Would you retype the whole listing exactly, leaving its pictures out?

++++++++++++++++++++

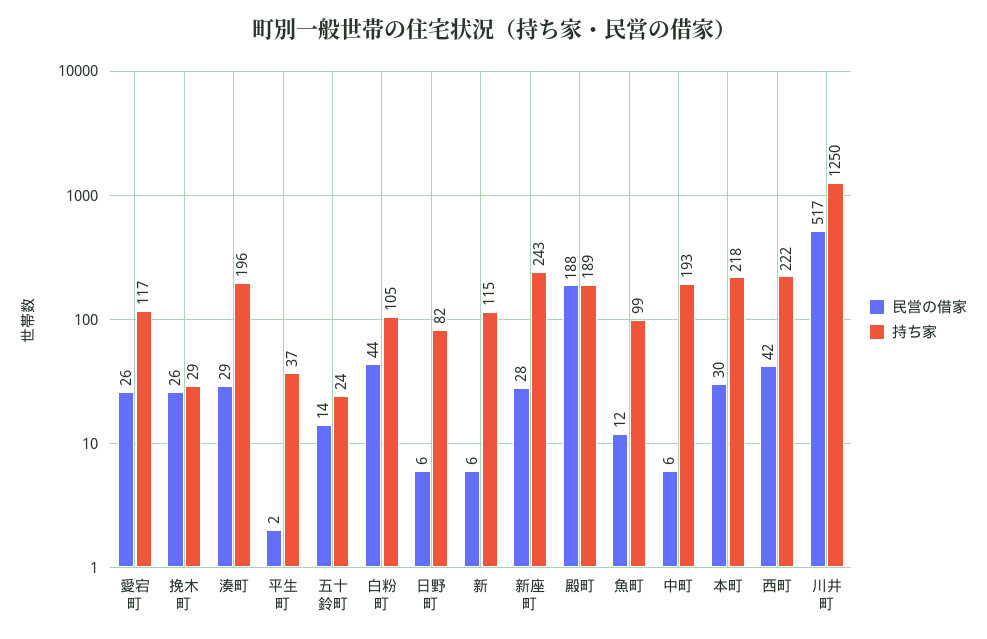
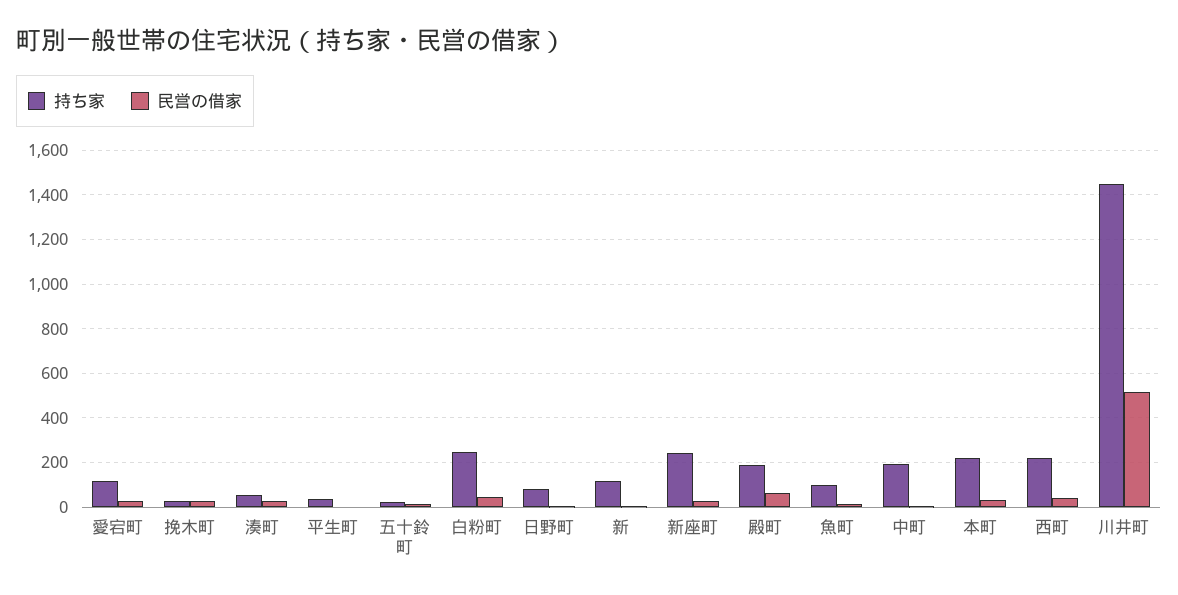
  {
    "民営の借家": {
      "愛宕町": 26,
      "挽木町": 26,
      "湊町": 29,
      "平生町": 2,
      "五十鈴町": 14,
      "白粉町": 44,
      "日野町": 6,
      "新": 6,
      "新座町": 28,
-     "殿町": 188,
+     "殿町": 50,
      "魚町": 12,
      "中町": 6,
      "本町": 30,
      "西町": 42,
      "川井町": 517
    },
    "持ち家": {
      "愛宕町": 117,
      "挽木町": 29,
-     "湊町": 196,
+     "湊町": 50,
      "平生町": 37,
      "五十鈴町": 24,
-     "白粉町": 105,
+     "白粉町": 250,
      "日野町": 82,
      "新": 115,
      "新座町": 243,
      "殿町": 189,
      "魚町": 99,
      "中町": 193,
      "本町": 218,
      "西町": 222,
-     "川井町": 1250
+     "川井町": 1450
    }
  }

++++++++++++++++++++

## Written answer
  {
    "民営の借家": {
      "愛宕町": 26,
      "挽木町": 26,
      "湊町": 29,
      "平生町": 2,
      "五十鈴町": 14,
      "白粉町": 44,
      "日野町": 6,
      "新": 6,
      "新座町": 28,
-     "殿町": 188,
+     "殿町": 50,
      "魚町": 12,
      "中町": 6,
      "本町": 30,
      "西町": 42,
      "川井町": 517
    },
    "持ち家": {
      "愛宕町": 117,
      "挽木町": 29,
-     "湊町": 196,
+     "湊町": 50,
      "平生町": 37,
      "五十鈴町": 24,
-     "白粉町": 105,
+     "白粉町": 250,
      "日野町": 82,
      "新": 115,
      "新座町": 243,
      "殿町": 189,
      "魚町": 99,
      "中町": 193,
      "本町": 218,
      "西町": 222,
-     "川井町": 1250
+     "川井町": 1450
    }
  }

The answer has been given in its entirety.